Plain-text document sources
■ ■ ■ ■ ■ ■ ■
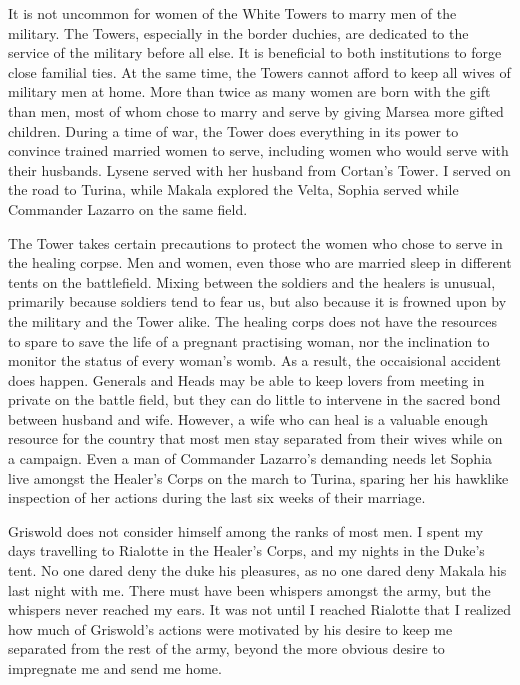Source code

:\documentclass{article}
\begin{document}
It is not uncommon for women of the White Towers to marry men of the military. The Towers, especially in the border duchies, are dedicated to the service of the military before all else. It is beneficial to both institutions to forge close familial ties. At the same time, the Towers cannot afford to keep all wives of military men at home. More than twice as many women are born with the gift than men, most of whom chose to marry and serve by giving Marsea more gifted children. During a time of war, the Tower does everything in its power to convince trained married women to serve, including women who would serve with their husbands. Lysene served with her husband from Cortan's Tower. I served on the road to Turina, while Makala explored the Velta, Sophia served while Commander Lazarro on the same field.

The Tower takes certain precautions to protect the women who chose to serve in the healing corpse. Men and women, even those who are married sleep in different tents on the battlefield. Mixing between the soldiers and the healers is unusual, primarily because soldiers tend to fear us, but also because it is frowned upon by the military and the Tower alike. The healing corps does not have the resources to spare to save the life of a pregnant practising woman, nor the inclination to monitor the status of every woman's womb. As a result, the occaisional accident does happen. Generals and Heads may be able to keep lovers from meeting in private on the battle field, but they can do little to intervene in the sacred bond between husband and wife. However, a wife who can heal is a valuable enough resource for the country that most men stay separated from their wives while on a campaign. Even a man of Commander Lazarro's demanding needs let Sophia live amongst the Healer's Corps on the march to Turina, sparing her his hawklike inspection of her actions during the last six weeks of their marriage. 

Griswold does not consider himself among the ranks of most men. I spent my days travelling to Rialotte in the Healer's Corps, and my nights in the Duke's tent. No one dared deny the duke his pleasures, as no one dared deny Makala his last night with me. There must have been whispers amongst the army, but the whispers never reached my ears. It was not until I reached Rialotte that I realized how much of Griswold's actions were motivated by his desire to keep me separated from the rest of the army, beyond the more obvious desire to impregnate me and send me home.
\end{document}
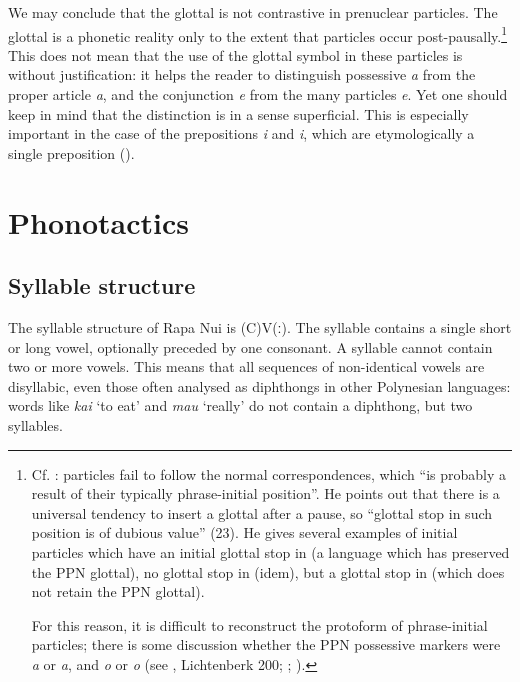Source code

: We may conclude that the glottal is not contrastive in prenuclear particles. The glottal is a phonetic reality only to the extent that particles occur post-pausally.\footnote{\label{fn:37}Cf. \citet[222]{Clark1976}: particles fail to follow the normal correspondences, which “is probably a result of their typically phrase-initial position”. He points out that there is a universal tendency to insert a glottal after a pause, so “glottal stop in such position is of dubious value” (23). He gives several examples of initial particles which have an initial glottal stop in  (a language which has preserved the PPN glottal), no glottal stop in  (idem), but a glottal stop in  (which does not retain the PPN glottal).

For this reason, it is difficult to reconstruct the protoform of phrase-initial particles; there is some discussion whether the PPN possessive markers were \textit{a} or \textit{{\ꞌ}a}, and \textit{o} or \textit{{\ꞌ}o} (see \citealt{Fischer2000Rapanui}, Lichtenberk 200; \citealt{Wilson1982}; \citealt{Lynch1997}).} This does not mean that the use of the glottal symbol in these particles is without justification: it helps the reader to distinguish possessive \textit{{\ꞌ}a} from the proper article \textit{a}, and the conjunction \textit{{\ꞌ}e} from the many particles \textit{e}. Yet one should keep in mind that the distinction is in a sense superficial. This is especially important in the case of the prepositions \textit{{\ꞌ}i} and \textit{i}, which are etymologically a single preposition (). 
\section{Phonotactics}\label{sec:2.3}
\subsection{Syllable structure}\label{sec:2.3.1}
The syllable structure of Rapa Nui is (C)V(ː). The syllable contains a single short or long vowel, optionally preceded by one consonant. A syllable cannot contain two or more vowels. This means that all sequences of non-identical vowels are disyllabic, even those often analysed as diphthongs in other Polynesian languages: words like \textit{kai} ‘to eat’ and \textit{mau} ‘really’ do not contain a diphthong, but two syllables. 

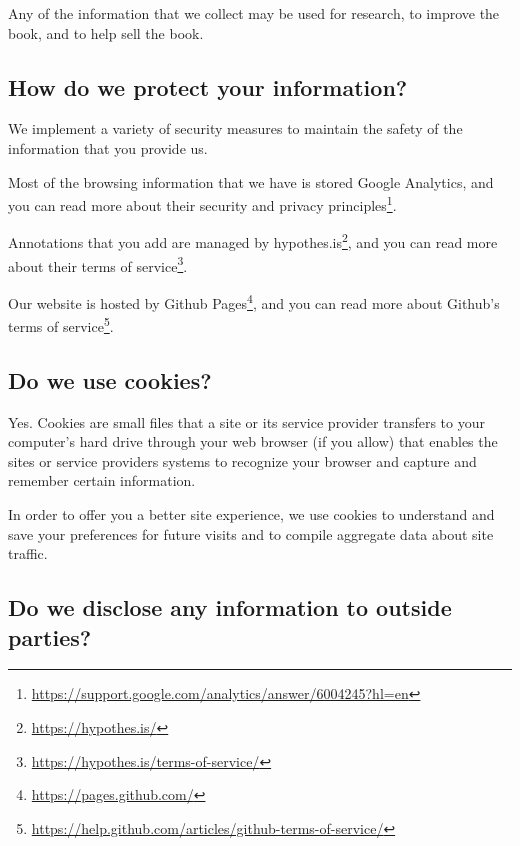 \documentclass[12pt,]{krantz}
\renewcommand{\href}[2]{#2\footnote{\url{#1}}}
\theoremstyle{definition}
\theoremstyle{definition}
\theoremstyle{definition}
\theoremstyle{remark}
\begin{document}
Any of the information that we collect may be used for research, to
improve the book, and to help sell the book.

\hypertarget{how-do-we-protect-your-information}{%
\subsection*{How do we protect your
information?}\label{how-do-we-protect-your-information}}


We implement a variety of security measures to maintain the safety of
the information that you provide us.

Most of the browsing information that we have is stored Google
Analytics, and you can read more about their
\href{https://support.google.com/analytics/answer/6004245?hl=en}{security
and privacy principles}.

Annotations that you add are managed by
\href{https://hypothes.is/}{hypothes.is}, and you can read more about
their \href{https://hypothes.is/terms-of-service/}{terms of service}.

Our website is hosted by \href{https://pages.github.com/}{Github Pages},
and you can read more about Github's
\href{https://help.github.com/articles/github-terms-of-service/}{terms
of service}.

\hypertarget{do-we-use-cookies}{%
\subsection*{Do we use cookies?}\label{do-we-use-cookies}}


Yes. Cookies are small files that a site or its service provider
transfers to your computer's hard drive through your web browser (if you
allow) that enables the sites or service providers systems to recognize
your browser and capture and remember certain information.

In order to offer you a better site experience, we use cookies to
understand and save your preferences for future visits and to compile
aggregate data about site traffic.

\hypertarget{do-we-disclose-any-information-to-outside-parties}{%
\subsection*{Do we disclose any information to outside
parties?}\label{do-we-disclose-any-information-to-outside-parties}}
\end{document}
■ ■ ■ ■ ■ ■ ■
▶ _Work instructions_
Only those lines of the entries above that run from the line containing "Yes. Cookies are" to the line containing "In order to", both included, should be transcribed exactly.

▶ _Solution to this exercise_
Yes. Cookies are small files that a site or its service provider
transfers to your computer's hard drive through your web browser (if you
allow) that enables the sites or service providers systems to recognize
your browser and capture and remember certain information.

In order to offer you a better site experience, we use cookies to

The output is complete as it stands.